(Information given begins)

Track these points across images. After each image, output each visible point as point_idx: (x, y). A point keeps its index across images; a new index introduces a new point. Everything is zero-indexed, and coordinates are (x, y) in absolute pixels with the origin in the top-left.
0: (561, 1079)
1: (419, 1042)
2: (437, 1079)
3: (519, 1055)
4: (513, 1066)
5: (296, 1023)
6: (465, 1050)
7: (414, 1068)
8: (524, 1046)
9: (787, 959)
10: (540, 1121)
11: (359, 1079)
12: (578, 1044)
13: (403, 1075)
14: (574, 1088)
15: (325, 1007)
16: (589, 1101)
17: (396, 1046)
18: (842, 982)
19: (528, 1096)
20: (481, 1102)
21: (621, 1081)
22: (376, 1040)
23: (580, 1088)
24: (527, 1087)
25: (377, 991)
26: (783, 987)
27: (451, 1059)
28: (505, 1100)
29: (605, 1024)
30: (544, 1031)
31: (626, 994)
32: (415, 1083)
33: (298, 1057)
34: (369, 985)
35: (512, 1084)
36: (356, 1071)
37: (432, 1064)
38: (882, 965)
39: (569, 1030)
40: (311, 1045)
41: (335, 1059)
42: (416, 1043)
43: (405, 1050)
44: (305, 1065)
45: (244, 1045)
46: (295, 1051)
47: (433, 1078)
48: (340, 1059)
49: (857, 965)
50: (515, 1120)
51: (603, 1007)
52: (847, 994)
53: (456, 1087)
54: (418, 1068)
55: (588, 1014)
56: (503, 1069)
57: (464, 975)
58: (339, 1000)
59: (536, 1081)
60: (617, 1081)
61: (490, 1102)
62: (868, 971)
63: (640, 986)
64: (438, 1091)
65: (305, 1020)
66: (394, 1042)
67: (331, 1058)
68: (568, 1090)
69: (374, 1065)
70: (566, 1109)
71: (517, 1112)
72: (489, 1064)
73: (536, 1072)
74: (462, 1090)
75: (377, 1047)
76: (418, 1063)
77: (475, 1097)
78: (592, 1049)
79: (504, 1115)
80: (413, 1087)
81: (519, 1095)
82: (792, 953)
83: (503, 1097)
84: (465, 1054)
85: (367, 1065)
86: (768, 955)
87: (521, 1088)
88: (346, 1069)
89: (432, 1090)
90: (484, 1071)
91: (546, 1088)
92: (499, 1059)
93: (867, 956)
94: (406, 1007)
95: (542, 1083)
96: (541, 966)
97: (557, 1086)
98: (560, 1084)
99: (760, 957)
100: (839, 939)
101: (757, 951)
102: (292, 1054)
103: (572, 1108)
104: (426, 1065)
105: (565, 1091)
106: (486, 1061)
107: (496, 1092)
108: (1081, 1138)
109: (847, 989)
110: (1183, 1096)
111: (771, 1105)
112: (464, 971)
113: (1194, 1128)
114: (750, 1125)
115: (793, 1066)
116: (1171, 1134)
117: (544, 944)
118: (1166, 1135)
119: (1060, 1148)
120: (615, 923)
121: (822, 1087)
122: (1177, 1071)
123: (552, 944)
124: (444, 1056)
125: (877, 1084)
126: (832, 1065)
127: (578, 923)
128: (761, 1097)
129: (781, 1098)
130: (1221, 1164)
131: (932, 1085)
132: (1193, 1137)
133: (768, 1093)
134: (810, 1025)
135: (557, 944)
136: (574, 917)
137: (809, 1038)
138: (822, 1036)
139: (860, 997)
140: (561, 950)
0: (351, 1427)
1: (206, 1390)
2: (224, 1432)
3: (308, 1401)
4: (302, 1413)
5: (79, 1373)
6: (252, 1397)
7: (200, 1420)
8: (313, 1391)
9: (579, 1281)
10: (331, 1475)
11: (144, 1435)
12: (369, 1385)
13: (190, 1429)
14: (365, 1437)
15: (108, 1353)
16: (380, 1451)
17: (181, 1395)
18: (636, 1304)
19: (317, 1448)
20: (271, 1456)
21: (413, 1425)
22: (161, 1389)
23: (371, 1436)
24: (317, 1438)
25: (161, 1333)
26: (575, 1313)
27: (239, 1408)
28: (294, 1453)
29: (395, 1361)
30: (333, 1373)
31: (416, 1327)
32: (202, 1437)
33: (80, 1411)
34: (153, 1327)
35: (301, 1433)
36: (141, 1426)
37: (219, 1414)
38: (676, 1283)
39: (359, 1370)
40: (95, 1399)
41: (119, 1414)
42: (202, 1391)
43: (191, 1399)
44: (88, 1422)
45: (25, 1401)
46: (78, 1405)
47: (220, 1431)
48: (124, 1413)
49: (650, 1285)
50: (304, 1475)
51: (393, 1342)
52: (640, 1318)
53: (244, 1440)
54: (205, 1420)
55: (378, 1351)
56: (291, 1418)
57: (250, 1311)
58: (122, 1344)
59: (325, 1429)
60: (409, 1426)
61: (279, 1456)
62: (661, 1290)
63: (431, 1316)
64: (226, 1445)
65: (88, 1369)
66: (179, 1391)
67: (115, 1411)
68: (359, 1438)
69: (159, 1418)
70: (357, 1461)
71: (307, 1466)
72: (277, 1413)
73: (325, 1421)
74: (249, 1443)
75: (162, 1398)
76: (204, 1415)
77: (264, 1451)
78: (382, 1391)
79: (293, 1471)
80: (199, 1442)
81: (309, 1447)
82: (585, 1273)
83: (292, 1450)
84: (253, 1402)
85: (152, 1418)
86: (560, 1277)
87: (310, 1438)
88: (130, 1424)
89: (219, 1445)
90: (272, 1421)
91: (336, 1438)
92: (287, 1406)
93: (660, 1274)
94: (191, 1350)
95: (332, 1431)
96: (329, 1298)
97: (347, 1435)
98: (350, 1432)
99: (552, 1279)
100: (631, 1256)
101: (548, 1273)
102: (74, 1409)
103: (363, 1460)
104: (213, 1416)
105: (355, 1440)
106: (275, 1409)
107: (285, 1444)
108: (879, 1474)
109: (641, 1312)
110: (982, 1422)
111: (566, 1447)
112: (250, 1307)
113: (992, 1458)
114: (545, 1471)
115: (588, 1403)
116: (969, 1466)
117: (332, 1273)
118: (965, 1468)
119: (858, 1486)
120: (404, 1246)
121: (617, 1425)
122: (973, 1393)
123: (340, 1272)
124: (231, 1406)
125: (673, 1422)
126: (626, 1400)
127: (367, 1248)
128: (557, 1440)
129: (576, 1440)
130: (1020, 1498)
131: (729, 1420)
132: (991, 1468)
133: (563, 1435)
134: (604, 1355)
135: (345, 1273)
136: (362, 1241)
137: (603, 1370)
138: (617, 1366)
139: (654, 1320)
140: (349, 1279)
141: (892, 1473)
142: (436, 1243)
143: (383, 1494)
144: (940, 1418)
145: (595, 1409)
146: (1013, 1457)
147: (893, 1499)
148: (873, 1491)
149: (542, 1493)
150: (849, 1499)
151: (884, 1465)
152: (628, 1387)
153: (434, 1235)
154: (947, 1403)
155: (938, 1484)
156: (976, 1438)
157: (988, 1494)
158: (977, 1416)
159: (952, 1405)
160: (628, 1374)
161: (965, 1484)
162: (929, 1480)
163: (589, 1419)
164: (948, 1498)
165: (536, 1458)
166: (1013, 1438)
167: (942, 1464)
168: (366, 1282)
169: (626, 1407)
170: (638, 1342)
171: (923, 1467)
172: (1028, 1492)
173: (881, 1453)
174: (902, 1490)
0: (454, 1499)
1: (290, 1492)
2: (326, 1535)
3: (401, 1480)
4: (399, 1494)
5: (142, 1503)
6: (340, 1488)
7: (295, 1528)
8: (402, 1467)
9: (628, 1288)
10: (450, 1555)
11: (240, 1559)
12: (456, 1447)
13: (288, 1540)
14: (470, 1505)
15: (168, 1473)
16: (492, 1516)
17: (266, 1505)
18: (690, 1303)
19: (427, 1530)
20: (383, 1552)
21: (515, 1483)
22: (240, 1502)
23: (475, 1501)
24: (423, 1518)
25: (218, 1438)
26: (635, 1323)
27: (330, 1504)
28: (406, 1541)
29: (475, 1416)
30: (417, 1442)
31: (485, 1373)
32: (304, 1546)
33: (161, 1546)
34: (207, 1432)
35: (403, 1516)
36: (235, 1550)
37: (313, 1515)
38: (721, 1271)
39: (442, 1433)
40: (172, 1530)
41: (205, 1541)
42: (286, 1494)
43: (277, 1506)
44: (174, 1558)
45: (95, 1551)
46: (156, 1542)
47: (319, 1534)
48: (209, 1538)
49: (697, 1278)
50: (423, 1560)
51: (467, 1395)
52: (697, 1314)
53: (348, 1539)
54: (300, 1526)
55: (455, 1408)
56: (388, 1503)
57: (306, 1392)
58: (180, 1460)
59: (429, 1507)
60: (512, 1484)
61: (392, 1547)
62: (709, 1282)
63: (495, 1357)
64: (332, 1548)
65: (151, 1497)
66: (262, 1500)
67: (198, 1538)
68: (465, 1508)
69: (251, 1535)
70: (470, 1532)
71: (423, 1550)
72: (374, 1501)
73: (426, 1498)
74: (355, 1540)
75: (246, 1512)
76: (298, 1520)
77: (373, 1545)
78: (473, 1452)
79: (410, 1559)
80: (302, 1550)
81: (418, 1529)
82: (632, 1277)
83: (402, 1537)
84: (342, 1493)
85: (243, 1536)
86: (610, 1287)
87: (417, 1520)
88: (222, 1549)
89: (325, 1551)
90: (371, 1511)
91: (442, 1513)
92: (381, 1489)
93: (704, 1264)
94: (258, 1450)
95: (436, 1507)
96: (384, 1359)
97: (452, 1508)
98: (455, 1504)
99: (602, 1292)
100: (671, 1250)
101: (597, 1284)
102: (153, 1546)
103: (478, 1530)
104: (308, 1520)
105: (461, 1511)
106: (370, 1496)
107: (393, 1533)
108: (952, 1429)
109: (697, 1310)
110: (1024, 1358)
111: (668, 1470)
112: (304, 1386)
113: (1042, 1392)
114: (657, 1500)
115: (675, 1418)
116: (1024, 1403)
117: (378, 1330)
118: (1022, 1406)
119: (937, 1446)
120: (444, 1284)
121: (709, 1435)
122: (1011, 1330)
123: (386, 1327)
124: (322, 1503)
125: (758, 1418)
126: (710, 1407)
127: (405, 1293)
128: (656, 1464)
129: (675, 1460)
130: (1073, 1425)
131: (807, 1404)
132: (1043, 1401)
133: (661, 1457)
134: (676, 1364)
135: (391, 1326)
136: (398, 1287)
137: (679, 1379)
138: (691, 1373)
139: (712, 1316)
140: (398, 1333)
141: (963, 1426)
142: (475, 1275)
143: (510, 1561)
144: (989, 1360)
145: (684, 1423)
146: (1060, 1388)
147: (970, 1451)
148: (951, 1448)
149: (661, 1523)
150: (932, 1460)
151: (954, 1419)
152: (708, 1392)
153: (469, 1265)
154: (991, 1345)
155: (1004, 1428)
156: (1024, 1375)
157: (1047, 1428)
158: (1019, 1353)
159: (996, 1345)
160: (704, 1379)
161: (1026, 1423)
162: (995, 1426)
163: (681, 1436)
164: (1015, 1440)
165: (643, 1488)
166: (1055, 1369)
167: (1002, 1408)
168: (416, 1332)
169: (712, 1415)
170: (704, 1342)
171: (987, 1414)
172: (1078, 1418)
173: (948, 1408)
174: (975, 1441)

(Information given ends)

• [Exercise requirements]: Rewrite the material from its start up to and including the line with "42: (416, 1043)", changing "top-left" to "upper-left" and leaving everything else as it is. Give only those lines.

• [Response]:
Track these points across images. After each image, output each visible point as point_idx: (x, y). A point keeps its index across images; a new index introduces a new point. Everything is zero-indexed, and coordinates are (x, y) in absolute pixels with the origin in the upper-left.
0: (561, 1079)
1: (419, 1042)
2: (437, 1079)
3: (519, 1055)
4: (513, 1066)
5: (296, 1023)
6: (465, 1050)
7: (414, 1068)
8: (524, 1046)
9: (787, 959)
10: (540, 1121)
11: (359, 1079)
12: (578, 1044)
13: (403, 1075)
14: (574, 1088)
15: (325, 1007)
16: (589, 1101)
17: (396, 1046)
18: (842, 982)
19: (528, 1096)
20: (481, 1102)
21: (621, 1081)
22: (376, 1040)
23: (580, 1088)
24: (527, 1087)
25: (377, 991)
26: (783, 987)
27: (451, 1059)
28: (505, 1100)
29: (605, 1024)
30: (544, 1031)
31: (626, 994)
32: (415, 1083)
33: (298, 1057)
34: (369, 985)
35: (512, 1084)
36: (356, 1071)
37: (432, 1064)
38: (882, 965)
39: (569, 1030)
40: (311, 1045)
41: (335, 1059)
42: (416, 1043)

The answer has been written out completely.